Saletan does score critical insights on the issues of stem-cell research and cloning. NARAL and its allies came out swinging against President George W. Bush’s 2001 policy limiting federal funding for research that would destroy human embryos. NARAL and company had no obvious stake in the status of the embryo, for it had nothing to do with an abortion. But they realized that any policy that granted respect to a human embryo would, by extension, weaken their argument for abortion. As Saletan explains, they saw the Bush policy as part of “a scheme to inflate the value of embryos.”

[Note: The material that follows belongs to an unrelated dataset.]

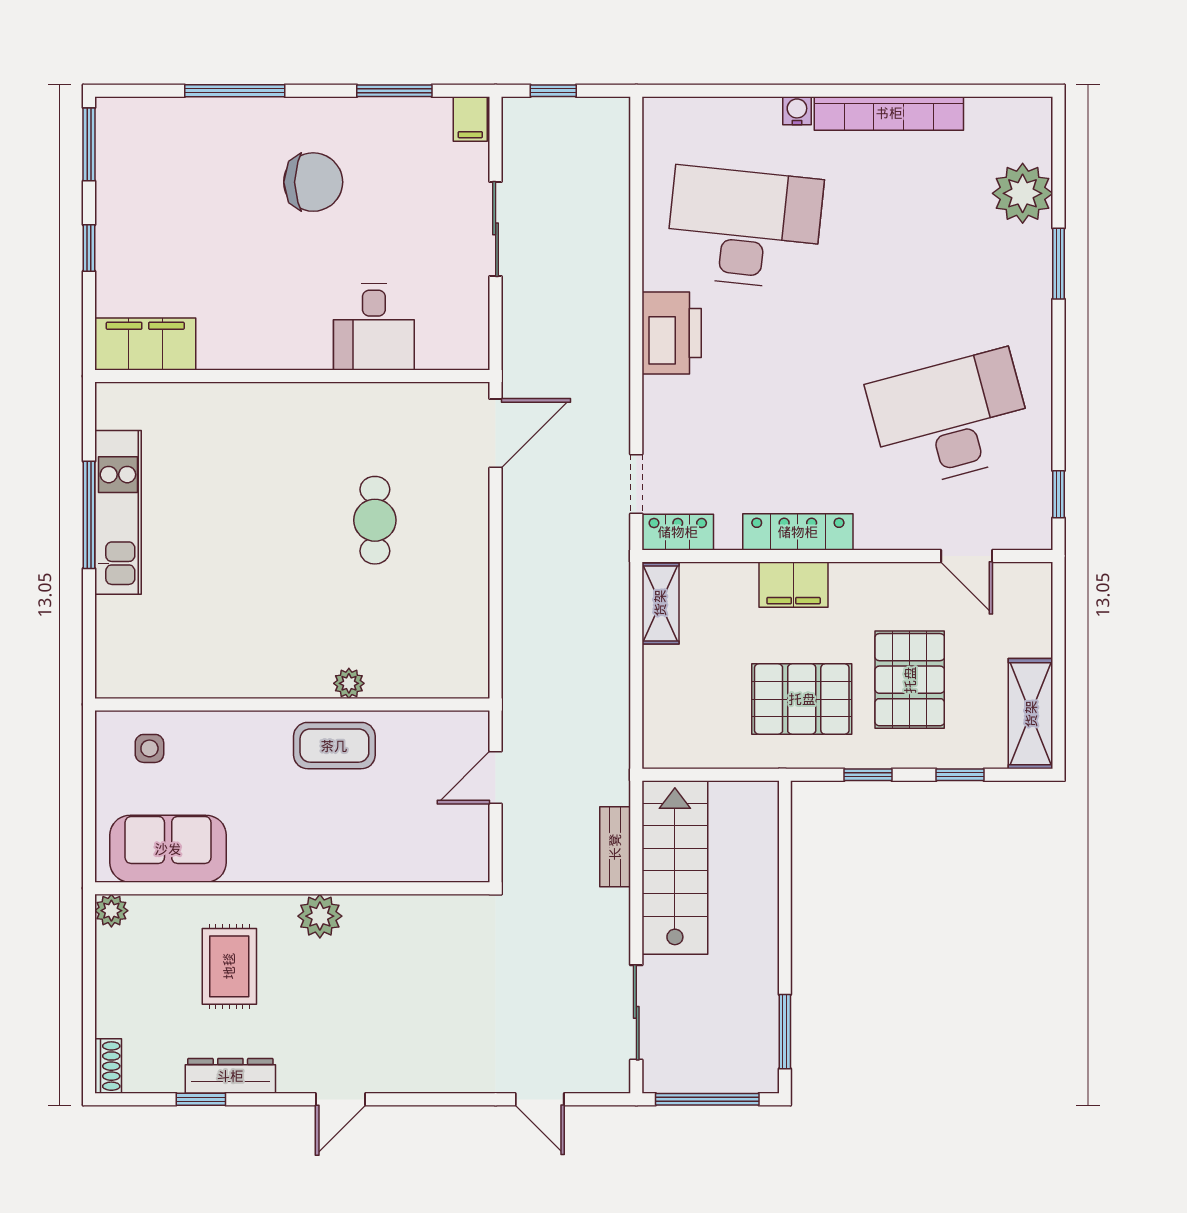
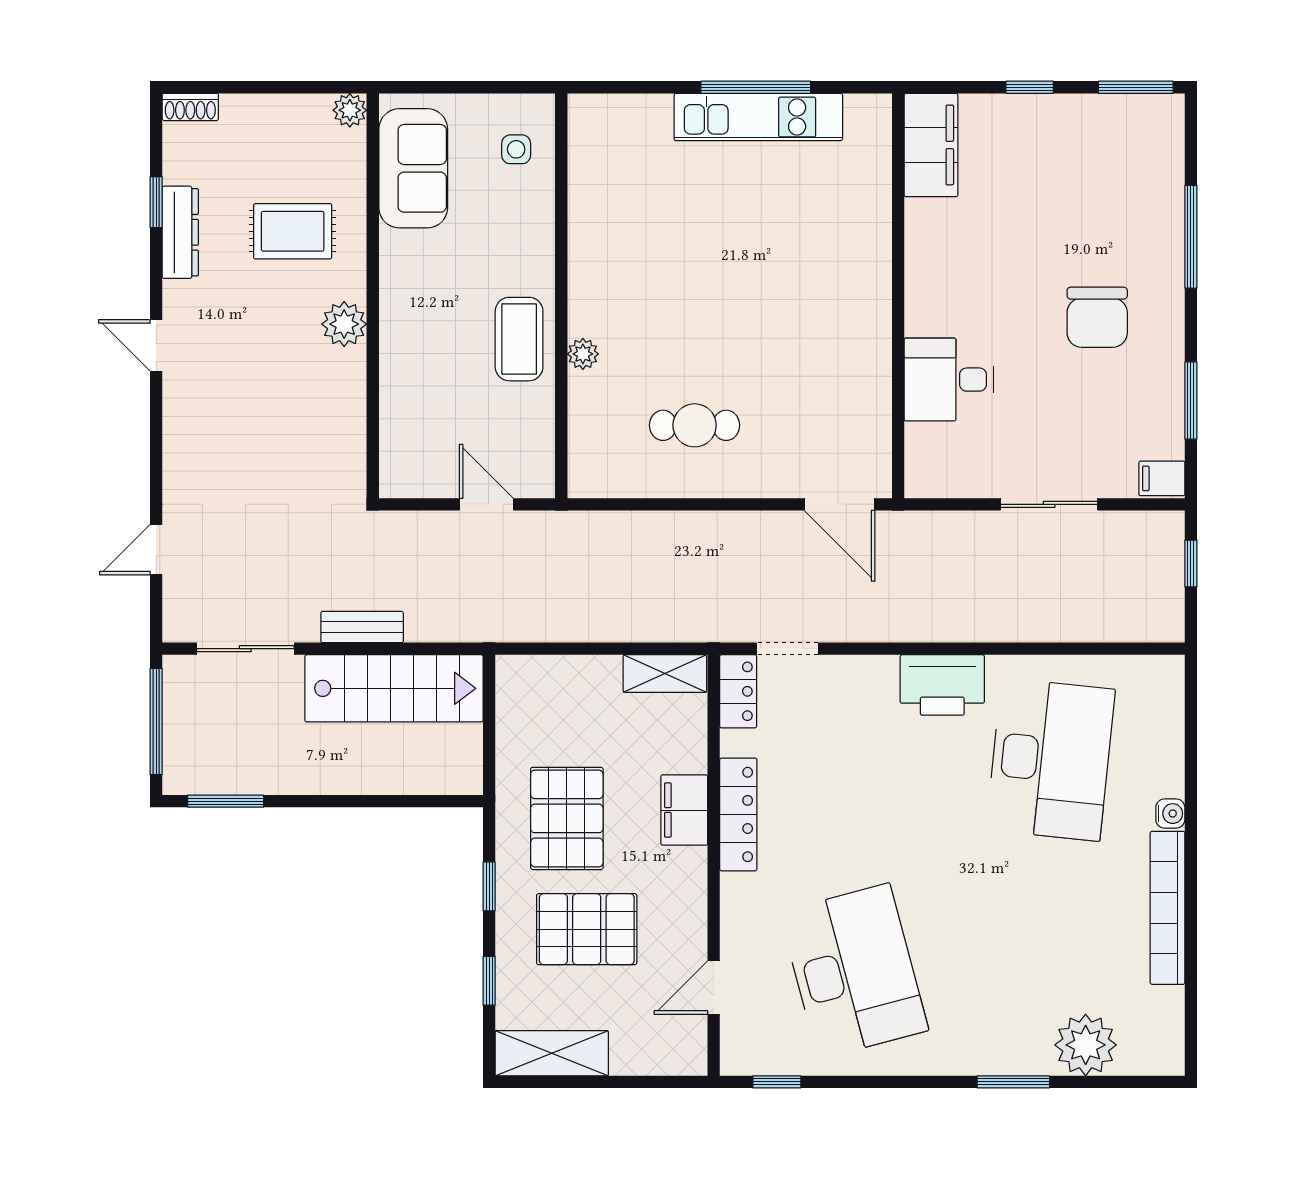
cafe table: (375, 520) -> (695, 425), moved
bench: (615, 847) -> (362, 627), moved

What about the pro-lifers? Saletan corrects the pro-abortionists on this one: “The fact that pro-lifers were fighting for unborn life outside the womb suggested not that they were disingenuous but that they were sincere. They really were pro-life, not just anti-abortion.”

Defenders of the unborn will read Bearing Right with interest, but reservations. Saletan is no friend to the pro-life movement–not by a long shot. But he is an honest man, and his indictment of the pro-abortion movement for its political sell-out is instructive. Those who would fight against the Culture of Death must know what we face, and Saletan’s analysis helps us to see our challenge more clearly.

Regardless of the background analysis, Saletan’s case for a “New Mainstream” is compelling. All evidence suggests that most Americans are in a muddled middle ground that supports basic abortion rights but allows for limitations. Americans are unwilling to celebrate abortion as a moral good, but they have also accommodated themselves to a culture of personal autonomy and sexual liberty. Given this accommodation, they are unwilling to give up abortion as an option.

The pro-abortion movement has made its deal with the political reality. Some on the right soothingly advise that the conservative movement should do the same. Just look at the election of [fiscally conservative but socially liberal] Arnold Schwarzenegger as governor of California, they counsel. Who can argue with success?

Most leaders in the pro-life movement have adopted some form of incrementalism as a strategy. Americans are not ready for a total ban on abortion, and the Supreme Court shows no progress toward overturning Roe v. Wade. Pro-life victories have been slim, rare, and often temporary.

But the sanctity of human life is not a principle up for sale, or amenable to compromise. The pro-life movement is not primarily about politics, after all. Defenders of human life start with the conviction that human beings are made in God’s image, and thus deserve full protection from conception until natural death. From this basic conviction there can be no retreat–and no deals.